Kurdlandia's guiding ideology is "national mobilism", that is the vast majority of the population must live inside of the stomachs, various passages and internal organs of the kurdls. Kurdls walk about the marshes, guided by drivers, and their inhabitants hence are "able to explore the land of their wonderful country from inside of their home kurdl", in the words of a patriotic individual that Ijon Tichy spoke to. Inhabitants of the kurdls may get out periodically (at least for 24 hours a year). Exceptions are largely confined to high government officials who live outside the marshes, on dry ground, in normal houses. Kurdlandia has no technology to speak of and is proud of it.

The other state, Luzania, constitutes a treatment of the topic of an "ideal state". Luzanian's most prominent accomplishment is the creation of "ethicsphere" (compare "atmosphere"). They have produced huge numbers of molecular sized nanobots called "bystry" ("quickies" in English) that serve to control matter in the 'quickated' areas. The primary function of the 'quickies' is the enforcement of the laws of ethics as physical laws (hence the word "ethicsphere"). Hence, it is a physical law in Luzania that it is not possible to hurt an individual physically. If you try to strike your neighbor, your hand will be stopped by the suddenly increased air viscosity, (although you will not be hurt either). If you try to drown, the water will push you out. Doing non-physical harm, such as by pestering, criticizing, and otherwise mentally tormenting people is still possible, although in such a case the 'quickies' would probably help the victim to walk away from the attackers. There is a large protest movement in Luzania of people who want to end the ethicsphere, and a major element of their activities is trying to inflict harm on anybody just to prove the possibility of doing so, but they have not succeeded yet.

The 'quickies' also serve to produce material goods necessary to maintain a high standard of living. Hence, there is not much of an economic life going on, although there are limits for the amount of energy individuals may spend on satisfying their needs. Many Luzanians are involved in intellectual pursuits, such as being professors, students, and government officials, but the problem of nothing productive to do stands prominent. Apparently the 'quickies' are capable of some collective thought, at least for the purposes of self-replication and self-improvement, as well as in order to identify instances of potential harm to individuals (no small feat, no doubt). The artists of Luzania feel particularly slighted by the fact that 'quickies' can create art of all forms of much greater quality than they can; naturally, many of them are members of the protest movement.

There exists ideological opposition between Kurdlandia and Luzania. Generally speaking, many of the people holed up in the kurdls on poor rations would have been more than happy to run away and live in plenty across the border.
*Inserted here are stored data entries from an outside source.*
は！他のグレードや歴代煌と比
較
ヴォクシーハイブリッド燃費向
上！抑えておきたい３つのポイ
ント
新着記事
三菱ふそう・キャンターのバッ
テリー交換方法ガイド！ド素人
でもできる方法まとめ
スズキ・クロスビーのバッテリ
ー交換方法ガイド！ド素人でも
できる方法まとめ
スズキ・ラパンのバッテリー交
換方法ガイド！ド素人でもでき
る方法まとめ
On the other hand, many Luzanians, especially university students and faculty, dislike the consumerism and ethical limitations of freedom under the 'quickies' and call variously for the imposition of the kurdl-ism or at least for a slight rollback of the technological development and the abolition of the 'quickies', depending on the degree of radicalism of the individual. Luzanians also enjoy traveling to Kurdlandia on vacation to get out of the 'quickies' areas.

The main character spends most of his time in Luzania, studying the history of the world and the current Luzanian social system. We learn about it through his words.